Material provided:
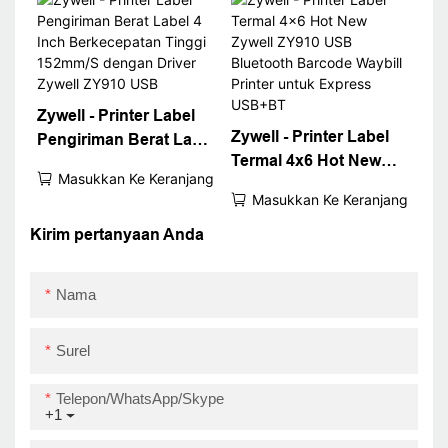
Waybill Printer
USB+WiFi
USB+WiFi
Zywell - Printer Label
Zywell - Printer Label
Pengiriman Berat Label
Termal 4x6 Hot New
4 Inch Berkecepatan
Masukkan Ke Keranjang
Zywell ZY910 USB
Tinggi 152mm/S
Masukkan Ke Keranjang
Bluetooth Barcode
dengan Driver Zywell
Waybill Printer untuk
Kirim pertanyaan Anda
ZY910 USB
Express USB+BT
Nama
Surel
Telepon/WhatsApp/Skype
+1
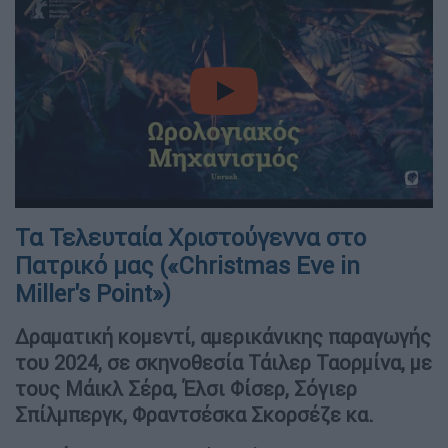
video
Τα Τελευταία Χριστούγεννα στο
Πατρικό μας («Christmas Eve in
Miller's Point»)
Δραματική κομεντί, αμερικάνικης παραγωγής
του 2024, σε σκηνοθεσία Τάιλερ Ταορμίνα, με
τους Μάικλ Σέρα, Έλσι Φίσερ, Σόγιερ
Σπίλμπεργκ, Φραντσέσκα Σκορσέζε κα.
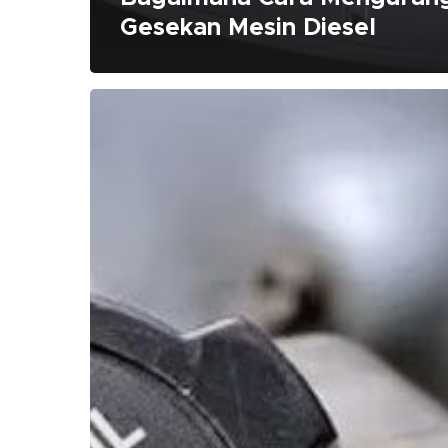
Gesekan Mesin Diesel
Apa
Engine
Flush
Baik
Untuk
Kendaraan?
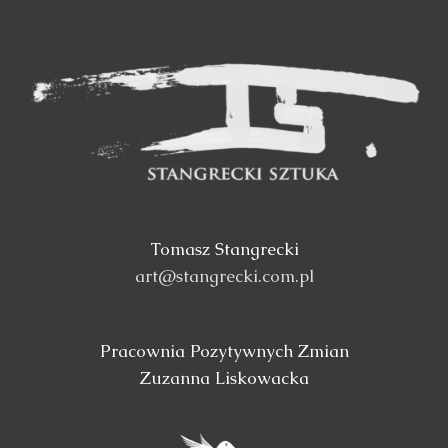
Tomasz Stangrecki
art@stangrecki.com.pl
Pracownia Pozytywnych Zmian
Zuzanna Liskowacka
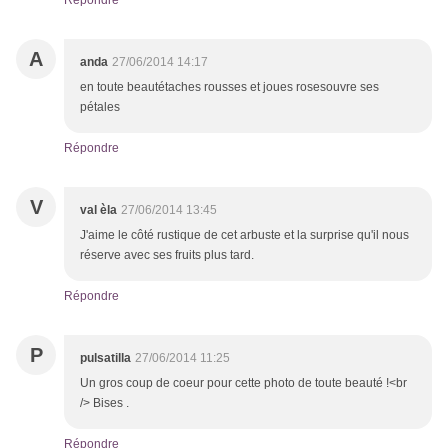
Répondre
A
anda
27/06/2014 14:17
en toute beautétaches rousses et joues rosesouvre ses
pétales
Répondre
V
val èla
27/06/2014 13:45
J'aime le côté rustique de cet arbuste et la surprise qu'il nous
réserve avec ses fruits plus tard.
Répondre
P
pulsatilla
27/06/2014 11:25
Un gros coup de coeur pour cette photo de toute beauté !<br
/> Bises .
Répondre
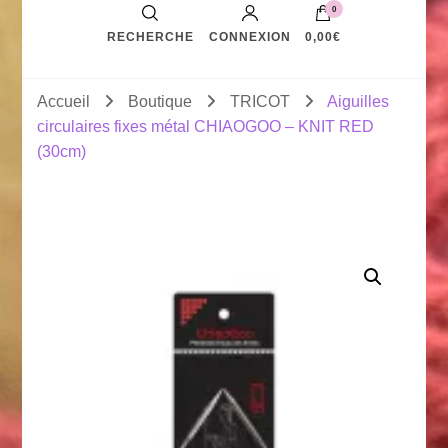
0
RECHERCHE
CONNEXION
0,00€
Accueil
Boutique
TRICOT
Aiguilles
circulaires fixes métal CHIAOGOO – KNIT RED
(30cm)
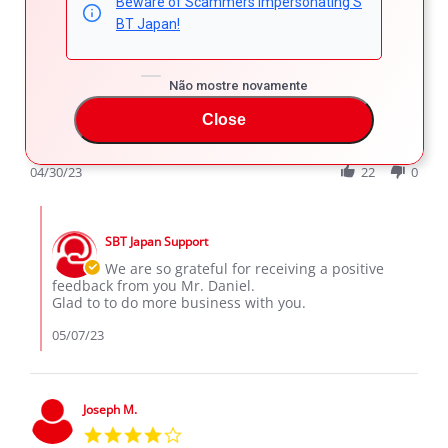
Beware of Scammers Impersonating S
DANIEL K.
Verified Buyer
BT Japan!
5.0
star
It is the best vehicle
rating
Não mostre novamente
Review
review
It is the best vehicle I have ever driven. Thanks and keep
by
stating
up the good work
Close
DANIEL
It
'
K.
is
Share
Comments (1)
Share
on
the
Review
04/30/23
22
0
30
best
by
Apr
vehicle
DANIEL
2023
Comments
K.
by
on
SBT Japan Support
Store
30
Owner
We are so grateful for receiving a positive
Apr
on
feedback from you Mr. Daniel.
2023
Review
Glad to to do more business with you.
by
DANIEL
05/07/23
K.
on
30
Apr
Joseph M.
2023
4.0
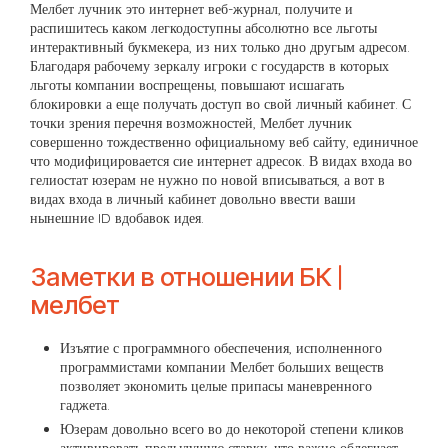
Мелбет лучник это интернет веб-журнал, получите и
распишитесь каком легкодоступны абсолютно все льготы
интерактивный букмекера, из них только дно другым адресом.
Благодаря рабочему зеркалу игроки с государств в которых
льготы компании воспрещены, повышают исшагать
блокировки а еще получать доступ во свой личный кабинет. С
точки зрения перечня возможностей, Мелбет лучник
совершенно тождественно официальному веб сайту, единичное
что модифицировается сие интернет адресок. В видах входа во
гелиостат юзерам не нужно по новой вписываться, а вот в
видах входа в личный кабинет довольно ввести ваши
нынешние ID вдобавок идея.
Заметки в отношении БК |
мелбет
Изъятие с программного обеспечения, исполненного
программистами компании Мелбет больших веществ
позволяет экономить целые припасы маневренного
гаджета.
Юзерам довольно всего во до некоторой степени кликов
активировать предыдущую ставку, что важно облегчает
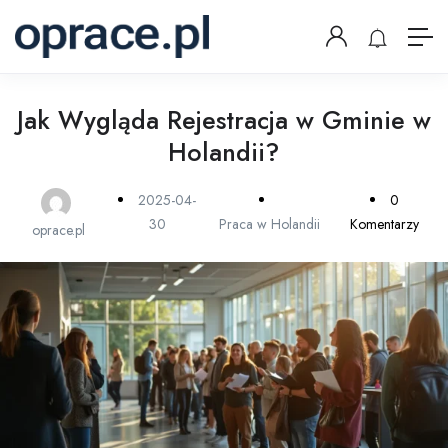
Jak Wygląda Rejestracja w Gminie w
Holandii?
2025-04-
0
30
Praca w Holandii
Komentarzy
oprace.pl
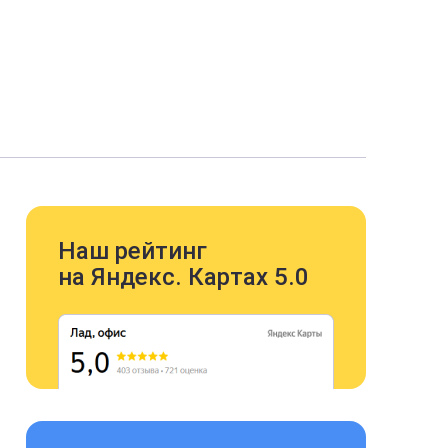
Наш рейтинг
на Яндекс. Картах 5.0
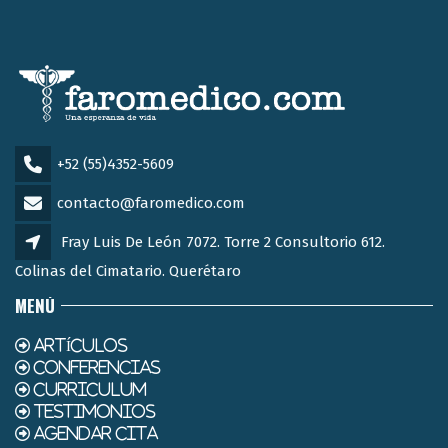
+52 (55)4352-5609
contacto@faromedico.com
Fray Luis De León 7072. Torre 2 Consultorio 612.
Colinas del Cimatario. Querétaro
MENÚ
ARTÍCULOS
CONFERENCIAS
CURRICULUM
TESTIMONIOS
AGENDAR CITA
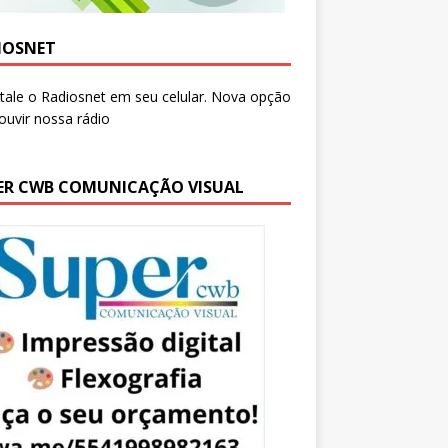
IOSNET
ER CWB COMUNICAÇÃO VISUAL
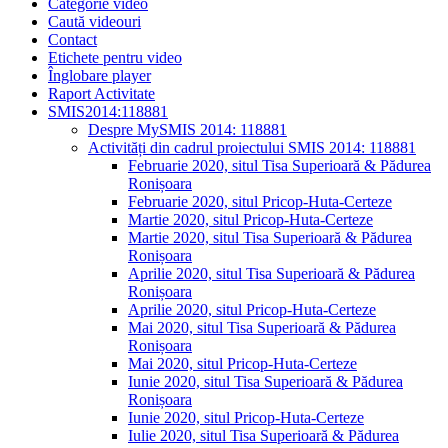
Categorie video
Caută videouri
Contact
Etichete pentru video
Înglobare player
Raport Activitate
SMIS2014:118881
Despre MySMIS 2014: 118881
Activități din cadrul proiectului SMIS 2014: 118881
Februarie 2020, situl Tisa Superioară & Pădurea
Ronișoara
Februarie 2020, situl Pricop-Huta-Certeze
Martie 2020, situl Pricop-Huta-Certeze
Martie 2020, situl Tisa Superioară & Pădurea
Ronișoara
Aprilie 2020, situl Tisa Superioară & Pădurea
Ronișoara
Aprilie 2020, situl Pricop-Huta-Certeze
Mai 2020, situl Tisa Superioară & Pădurea
Ronișoara
Mai 2020, situl Pricop-Huta-Certeze
Iunie 2020, situl Tisa Superioară & Pădurea
Ronișoara
Iunie 2020, situl Pricop-Huta-Certeze
Iulie 2020, situl Tisa Superioară & Pădurea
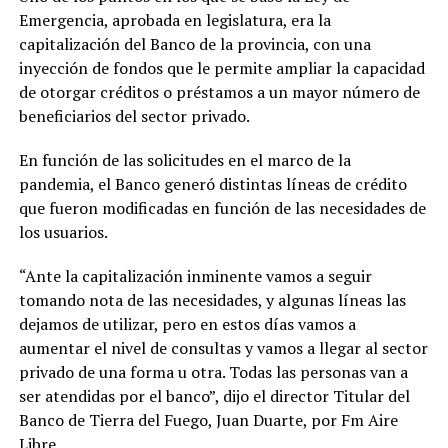
Emergencia, aprobada en legislatura, era la
capitalización del Banco de la provincia, con una
inyección de fondos que le permite ampliar la capacidad
de otorgar créditos o préstamos a un mayor número de
beneficiarios del sector privado.
En función de las solicitudes en el marco de la
pandemia, el Banco generó distintas líneas de crédito
que fueron modificadas en función de las necesidades de
los usuarios.
“Ante la capitalización inminente vamos a seguir
tomando nota de las necesidades, y algunas líneas las
dejamos de utilizar, pero en estos días vamos a
aumentar el nivel de consultas y vamos a llegar al sector
privado de una forma u otra. Todas las personas van a
ser atendidas por el banco”, dijo el director Titular del
Banco de Tierra del Fuego, Juan Duarte, por Fm Aire
Libre.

Exercise description: Starting at the beginning of the items and ending at the line containing "Zuzanna Liskowacka", reproduce these lines with every occurrence of "Masukkan Ke Keranjang" swapped for "Tambahkan Ke Keranjang", leaving everything else unchanged and omitting the pictures.

Result for this task:
Waybill Printer
USB+WiFi
USB+WiFi
Zywell - Printer Label
Zywell - Printer Label
Pengiriman Berat Label
Termal 4x6 Hot New
4 Inch Berkecepatan
Tambahkan Ke Keranjang
Zywell ZY910 USB
Tinggi 152mm/S
Tambahkan Ke Keranjang
Bluetooth Barcode
dengan Driver Zywell
Waybill Printer untuk
Kirim pertanyaan Anda
ZY910 USB
Express USB+BT
Nama
Surel
Telepon/WhatsApp/Skype
+1
video
Τα Τελευταία Χριστούγεννα στο
Πατρικό μας («Christmas Eve in
Miller's Point»)
Δραματική κομεντί, αμερικάνικης παραγωγής
του 2024, σε σκηνοθεσία Τάιλερ Ταορμίνα, με
τους Μάικλ Σέρα, Έλσι Φίσερ, Σόγιερ
Σπίλμπεργκ, Φραντσέσκα Σκορσέζε κα.
Gesekan Mesin Diesel
Apa
Engine
Flush
Baik
Untuk
Kendaraan?
Tomasz Stangrecki
art@stangrecki.com.pl
Pracownia Pozytywnych Zmian
Zuzanna Liskowacka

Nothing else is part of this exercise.